SPOILER ALERT. Cet article dévoile des péripéties et des éléments du drama Melo Movie.
Si vous n’aimez pas qu’on déflore votre futur visionnage, ne lisez pas cet article !
SPOILER ALERT 2. J’ai pas trop aimé… Si ça vous agace, ne lisez pas non plus !
Je viens de finir de regarder « Comme Un Film » sur Netflix. Melo Movie, de son nom en anglais.
Comme d’habitude, j’en attendais beaucoup, et comme souvent ces derniers temps, mon espoir a été déçu.
Cette histoire d’une simplicité déconcertante est délayée jusqu’au jus de vaisselle pour tenir les 10 épisodes prévus. Comme un des personnages est critique de cinéma à la dent dure, il ne m’en voudra pas de suivre son exemple.
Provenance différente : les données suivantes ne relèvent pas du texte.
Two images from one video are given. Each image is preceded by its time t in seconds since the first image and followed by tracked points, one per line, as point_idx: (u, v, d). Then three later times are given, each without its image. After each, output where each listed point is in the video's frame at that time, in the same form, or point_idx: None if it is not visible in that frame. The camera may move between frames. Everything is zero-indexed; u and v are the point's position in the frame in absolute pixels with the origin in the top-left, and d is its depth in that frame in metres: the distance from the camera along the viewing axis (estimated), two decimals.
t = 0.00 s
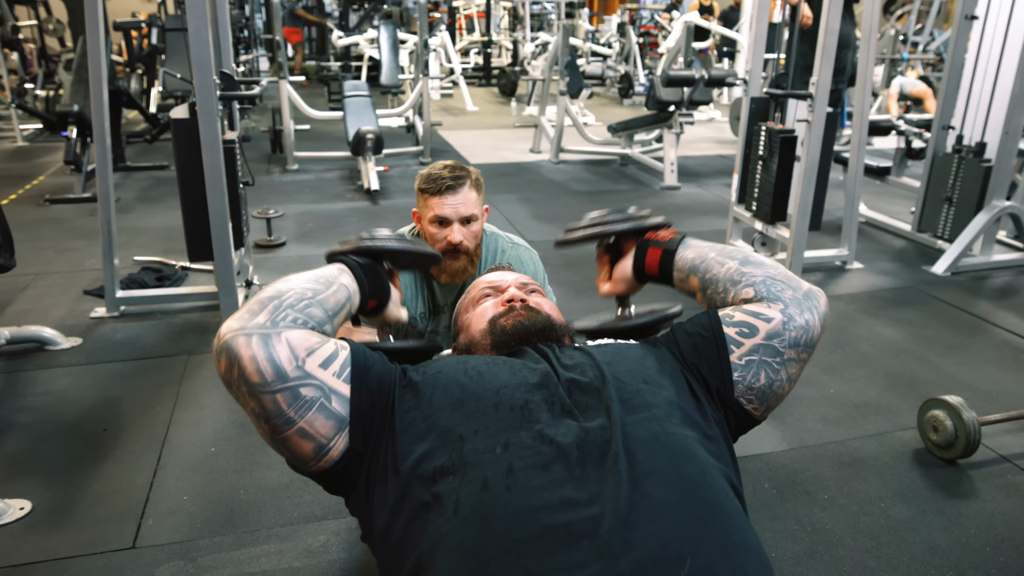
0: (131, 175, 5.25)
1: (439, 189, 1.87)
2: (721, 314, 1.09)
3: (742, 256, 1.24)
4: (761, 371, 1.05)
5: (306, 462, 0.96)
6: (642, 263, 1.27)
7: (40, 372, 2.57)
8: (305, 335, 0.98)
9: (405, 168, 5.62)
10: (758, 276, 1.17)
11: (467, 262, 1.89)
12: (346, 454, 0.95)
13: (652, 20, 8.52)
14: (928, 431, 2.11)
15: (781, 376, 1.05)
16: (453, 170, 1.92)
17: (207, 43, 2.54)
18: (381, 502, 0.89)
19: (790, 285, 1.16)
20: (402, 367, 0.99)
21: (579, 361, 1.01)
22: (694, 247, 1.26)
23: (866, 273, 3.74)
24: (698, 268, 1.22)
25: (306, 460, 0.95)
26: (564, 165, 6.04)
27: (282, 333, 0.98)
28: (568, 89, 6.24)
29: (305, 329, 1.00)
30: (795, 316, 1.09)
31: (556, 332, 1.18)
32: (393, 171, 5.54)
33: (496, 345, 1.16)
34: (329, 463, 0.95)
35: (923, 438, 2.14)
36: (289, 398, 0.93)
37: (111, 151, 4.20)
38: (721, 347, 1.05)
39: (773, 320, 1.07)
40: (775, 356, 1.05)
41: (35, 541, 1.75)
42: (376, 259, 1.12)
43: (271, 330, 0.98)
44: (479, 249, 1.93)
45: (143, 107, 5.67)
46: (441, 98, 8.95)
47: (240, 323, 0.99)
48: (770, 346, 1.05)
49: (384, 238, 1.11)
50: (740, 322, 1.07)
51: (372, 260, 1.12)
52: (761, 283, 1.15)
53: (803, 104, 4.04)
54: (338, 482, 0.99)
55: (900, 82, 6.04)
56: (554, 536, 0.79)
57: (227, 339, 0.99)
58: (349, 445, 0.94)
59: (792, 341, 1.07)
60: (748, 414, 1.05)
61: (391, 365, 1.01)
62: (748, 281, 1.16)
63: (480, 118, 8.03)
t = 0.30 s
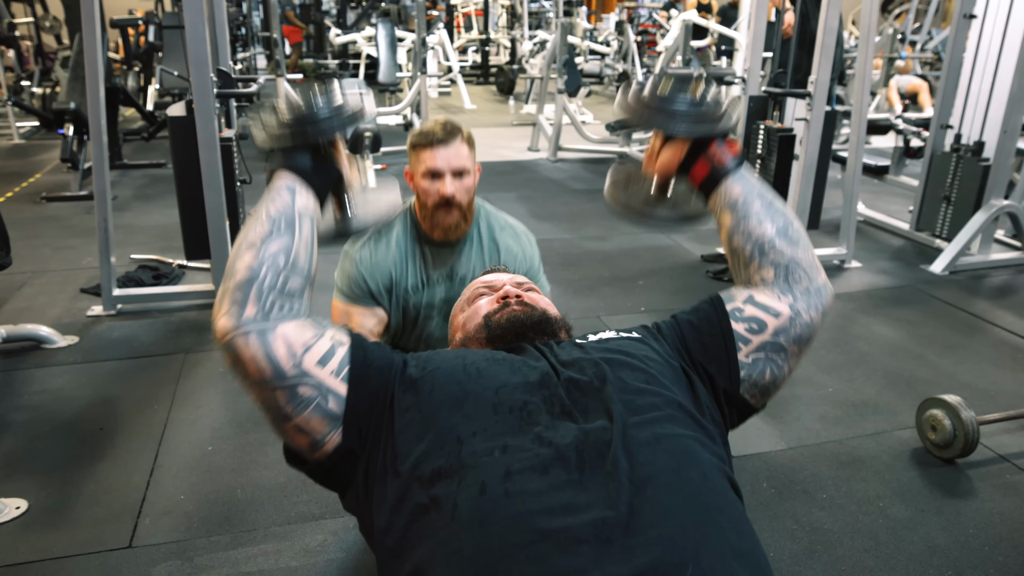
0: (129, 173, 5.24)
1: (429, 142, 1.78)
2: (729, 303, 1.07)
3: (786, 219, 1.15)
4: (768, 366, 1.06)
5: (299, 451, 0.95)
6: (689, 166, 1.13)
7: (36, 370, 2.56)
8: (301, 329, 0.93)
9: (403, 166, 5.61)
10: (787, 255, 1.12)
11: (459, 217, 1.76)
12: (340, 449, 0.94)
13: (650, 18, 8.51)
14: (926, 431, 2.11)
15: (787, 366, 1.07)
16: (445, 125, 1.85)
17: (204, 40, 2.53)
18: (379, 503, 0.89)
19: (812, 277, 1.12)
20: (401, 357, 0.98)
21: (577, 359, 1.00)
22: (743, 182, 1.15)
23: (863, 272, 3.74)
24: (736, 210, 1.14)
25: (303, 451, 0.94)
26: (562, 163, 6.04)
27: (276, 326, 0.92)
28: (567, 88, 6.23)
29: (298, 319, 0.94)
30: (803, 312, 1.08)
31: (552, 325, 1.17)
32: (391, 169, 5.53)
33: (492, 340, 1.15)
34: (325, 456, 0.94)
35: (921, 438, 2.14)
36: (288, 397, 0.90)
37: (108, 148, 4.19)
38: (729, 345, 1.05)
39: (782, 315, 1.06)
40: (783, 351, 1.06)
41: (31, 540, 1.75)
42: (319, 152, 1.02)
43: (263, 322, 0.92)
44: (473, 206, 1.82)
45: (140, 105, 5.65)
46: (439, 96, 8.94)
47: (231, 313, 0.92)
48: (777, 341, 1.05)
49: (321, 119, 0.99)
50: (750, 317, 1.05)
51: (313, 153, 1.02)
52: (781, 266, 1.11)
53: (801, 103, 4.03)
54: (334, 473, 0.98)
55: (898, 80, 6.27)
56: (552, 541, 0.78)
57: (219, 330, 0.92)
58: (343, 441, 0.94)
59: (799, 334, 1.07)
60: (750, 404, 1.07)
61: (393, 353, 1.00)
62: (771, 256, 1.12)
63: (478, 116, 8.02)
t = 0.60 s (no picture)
0: (129, 172, 5.23)
1: (428, 118, 1.75)
2: (679, 274, 1.09)
3: (746, 156, 1.15)
4: (734, 323, 1.07)
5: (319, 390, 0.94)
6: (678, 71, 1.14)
7: (36, 369, 2.56)
8: (368, 270, 0.94)
9: (403, 165, 5.60)
10: (738, 193, 1.12)
11: (456, 194, 1.70)
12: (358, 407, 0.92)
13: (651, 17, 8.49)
14: (928, 430, 2.10)
15: (749, 318, 1.09)
16: (444, 102, 1.81)
17: (204, 39, 2.52)
18: (381, 498, 0.88)
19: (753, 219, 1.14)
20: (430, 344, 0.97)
21: (582, 359, 0.99)
22: (715, 109, 1.13)
23: (864, 271, 3.73)
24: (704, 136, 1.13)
25: (320, 390, 0.92)
26: (562, 162, 6.03)
27: (348, 258, 0.93)
28: (567, 86, 6.22)
29: (366, 257, 0.95)
30: (744, 261, 1.11)
31: (558, 326, 1.17)
32: (391, 168, 5.52)
33: (496, 338, 1.15)
34: (343, 408, 0.92)
35: (922, 437, 2.13)
36: (334, 328, 0.90)
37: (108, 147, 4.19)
38: (694, 316, 1.06)
39: (727, 267, 1.09)
40: (742, 302, 1.08)
41: (31, 540, 1.74)
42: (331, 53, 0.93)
43: (337, 251, 0.92)
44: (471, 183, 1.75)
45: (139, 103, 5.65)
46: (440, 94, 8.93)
47: (308, 230, 0.92)
48: (733, 294, 1.08)
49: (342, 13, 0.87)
50: (702, 281, 1.07)
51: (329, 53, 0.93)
52: (732, 200, 1.12)
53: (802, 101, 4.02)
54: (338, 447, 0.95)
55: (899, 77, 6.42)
56: (559, 539, 0.79)
57: (296, 250, 0.93)
58: (362, 402, 0.92)
59: (750, 281, 1.10)
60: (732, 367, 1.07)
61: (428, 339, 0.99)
62: (725, 188, 1.12)
63: (479, 115, 8.01)
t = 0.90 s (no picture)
0: (133, 170, 5.24)
1: (455, 121, 1.72)
2: (718, 308, 1.08)
3: (768, 216, 1.17)
4: (765, 365, 1.03)
5: (314, 472, 0.92)
6: (671, 177, 1.15)
7: (41, 367, 2.56)
8: (324, 347, 0.91)
9: (406, 163, 5.61)
10: (771, 250, 1.13)
11: (482, 201, 1.71)
12: (357, 467, 0.92)
13: (654, 15, 8.48)
14: (933, 429, 2.10)
15: (784, 366, 1.04)
16: (472, 104, 1.77)
17: (208, 38, 2.52)
18: (390, 511, 0.88)
19: (799, 271, 1.12)
20: (413, 368, 0.99)
21: (588, 364, 1.00)
22: (722, 185, 1.17)
23: (868, 269, 3.73)
24: (718, 214, 1.15)
25: (316, 471, 0.91)
26: (565, 160, 6.03)
27: (301, 343, 0.89)
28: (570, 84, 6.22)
29: (324, 336, 0.92)
30: (792, 302, 1.08)
31: (562, 334, 1.17)
32: (394, 166, 5.53)
33: (500, 346, 1.15)
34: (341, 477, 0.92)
35: (927, 435, 2.13)
36: (310, 417, 0.87)
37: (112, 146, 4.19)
38: (723, 347, 1.04)
39: (772, 310, 1.05)
40: (777, 348, 1.04)
41: (36, 537, 1.75)
42: (345, 165, 0.99)
43: (289, 338, 0.89)
44: (498, 189, 1.75)
45: (143, 102, 5.66)
46: (443, 92, 8.93)
47: (252, 325, 0.88)
48: (771, 338, 1.04)
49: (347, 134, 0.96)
50: (740, 316, 1.05)
51: (340, 166, 0.99)
52: (770, 257, 1.12)
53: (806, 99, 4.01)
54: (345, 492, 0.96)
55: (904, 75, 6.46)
56: (566, 547, 0.77)
57: (236, 347, 0.87)
58: (361, 460, 0.92)
59: (791, 330, 1.06)
60: (755, 409, 1.04)
61: (401, 364, 1.00)
62: (759, 251, 1.12)
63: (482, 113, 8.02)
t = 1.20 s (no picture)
0: (135, 168, 5.25)
1: (484, 117, 1.69)
2: (733, 315, 1.08)
3: (759, 252, 1.20)
4: (776, 373, 1.04)
5: (314, 480, 0.95)
6: (650, 264, 1.23)
7: (44, 365, 2.57)
8: (316, 356, 0.94)
9: (408, 161, 5.60)
10: (772, 273, 1.14)
11: (510, 199, 1.70)
12: (358, 472, 0.94)
13: (656, 12, 8.47)
14: (935, 427, 2.10)
15: (798, 378, 1.04)
16: (505, 96, 1.73)
17: (211, 36, 2.53)
18: (393, 511, 0.89)
19: (806, 286, 1.12)
20: (412, 375, 1.01)
21: (591, 364, 1.01)
22: (702, 247, 1.23)
23: (871, 267, 3.72)
24: (708, 267, 1.20)
25: (318, 481, 0.93)
26: (568, 158, 6.03)
27: (292, 354, 0.93)
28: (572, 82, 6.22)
29: (315, 347, 0.96)
30: (809, 315, 1.07)
31: (565, 333, 1.17)
32: (397, 164, 5.53)
33: (501, 346, 1.15)
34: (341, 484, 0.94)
35: (930, 433, 2.13)
36: (302, 424, 0.90)
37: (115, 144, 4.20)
38: (734, 350, 1.04)
39: (787, 321, 1.05)
40: (791, 358, 1.04)
41: (39, 534, 1.75)
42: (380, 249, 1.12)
43: (280, 349, 0.93)
44: (529, 186, 1.74)
45: (146, 100, 5.66)
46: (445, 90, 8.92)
47: (245, 339, 0.92)
48: (786, 347, 1.04)
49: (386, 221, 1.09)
50: (753, 324, 1.06)
51: (376, 251, 1.12)
52: (773, 281, 1.12)
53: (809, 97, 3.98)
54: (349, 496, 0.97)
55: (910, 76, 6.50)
56: (567, 546, 0.77)
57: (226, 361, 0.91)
58: (363, 466, 0.94)
59: (808, 342, 1.05)
60: (763, 418, 1.04)
61: (398, 371, 1.02)
62: (760, 279, 1.14)
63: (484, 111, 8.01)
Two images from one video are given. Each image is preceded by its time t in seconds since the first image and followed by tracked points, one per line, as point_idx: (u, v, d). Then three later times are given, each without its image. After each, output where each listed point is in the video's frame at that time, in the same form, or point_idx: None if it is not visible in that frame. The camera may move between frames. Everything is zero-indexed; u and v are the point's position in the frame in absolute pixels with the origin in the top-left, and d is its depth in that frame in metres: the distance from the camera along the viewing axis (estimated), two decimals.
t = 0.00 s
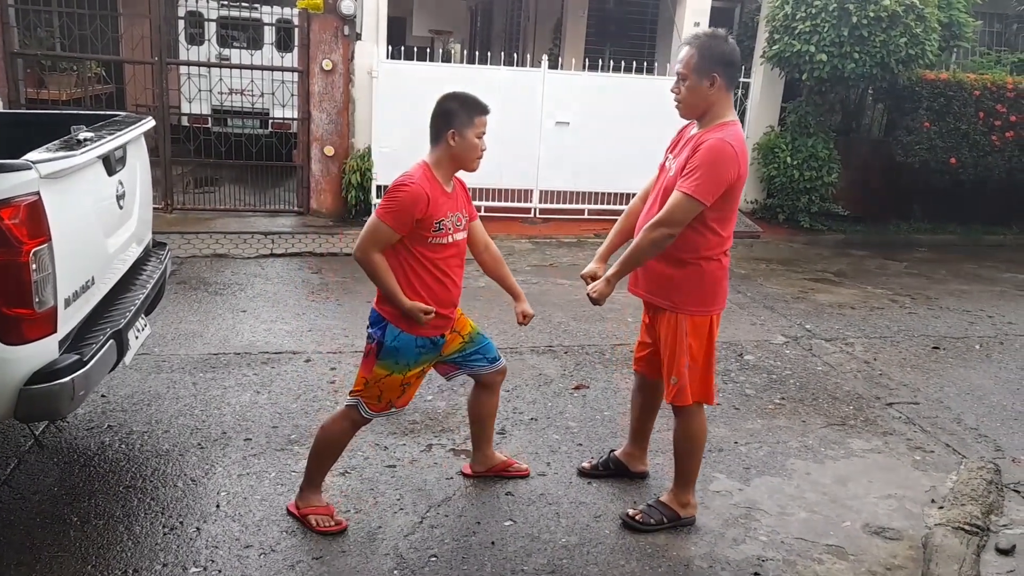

Le contexte, pour commencer. Il s’agit de parler de cinéma, et de cinéma, on ne parle pas du tout. L’essentiel des dissertations intérieures aussi longues et poussives que plates que banales, portent pour l’essentiel sur les relations romantiques, les souvenirs, l’affection de papa-maman.
Les seuls questionnements qui ont un sens sont les réflexions d’un jeune frère qui se demande qui était son hyung, son grand frère, à la mort de celui-ci.
Du cinéma, on ne parle pas. Ni comme cinéphile ni comme technicien. Lee Na-eun, la scénariste, aurait pu utiliser son scénario comme canevas pour évoquer, épisode par épisode, soit un film du patrimoine mondial, soit un aspect technique de la fabrication d’un film : scénario, décors, costumes, tournage, réalisation.
Là, rien. Vide abyssal. Même lorsqu’on voit les personnages au travail, on nous offre soit une caricature, comme celle du réalisateur excédé, soit un vague travail sur le scénario dont on n’apprend rien. La musique originale d’un film ? Bof ! Une chansonnette… De la réalisation non plus, nous n’apprendrons rien.